**Exercise**
Transcribe each record exactly, but omit pictures.

Images with pose keypoints:
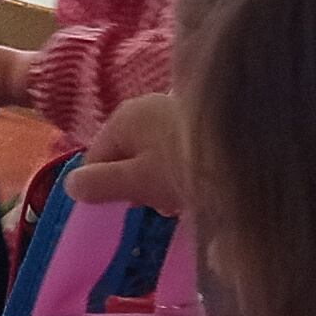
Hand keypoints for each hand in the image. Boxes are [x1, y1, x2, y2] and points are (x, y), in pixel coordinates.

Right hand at [63, 91, 187, 211]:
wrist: (246, 148)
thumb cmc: (183, 166)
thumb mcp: (136, 181)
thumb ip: (99, 183)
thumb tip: (69, 185)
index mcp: (121, 119)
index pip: (94, 159)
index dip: (103, 188)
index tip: (127, 206)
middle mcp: (141, 108)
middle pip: (122, 156)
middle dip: (135, 185)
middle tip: (160, 204)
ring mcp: (168, 111)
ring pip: (148, 155)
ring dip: (158, 180)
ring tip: (181, 197)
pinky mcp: (194, 121)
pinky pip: (171, 150)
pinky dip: (176, 168)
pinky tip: (194, 183)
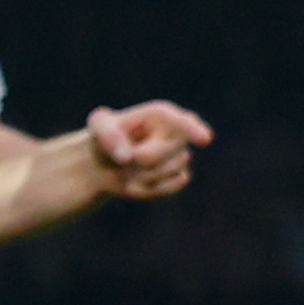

**Written answer**
Hand keypoints for each hand in the image. Boxes are [x1, y1, x2, y2] and points are (x, y), in pixel coordinates.

Right hand at [63, 91, 187, 211]:
wrist: (246, 148)
thumb cmc: (183, 166)
thumb mcp: (136, 181)
thumb ip: (99, 183)
thumb tip: (69, 185)
index mcp: (121, 119)
index pip: (94, 159)
index dip: (103, 188)
index tip: (127, 206)
middle mcp: (141, 108)
middle pip: (122, 156)
middle dip: (135, 185)
middle tip: (160, 204)
ring mcp: (168, 111)
ring pip: (148, 155)
ring dip: (158, 180)
ring tip: (181, 197)
pinky mcp: (194, 121)
pinky pip: (171, 150)
pinky dip: (176, 168)
pinky tip: (194, 183)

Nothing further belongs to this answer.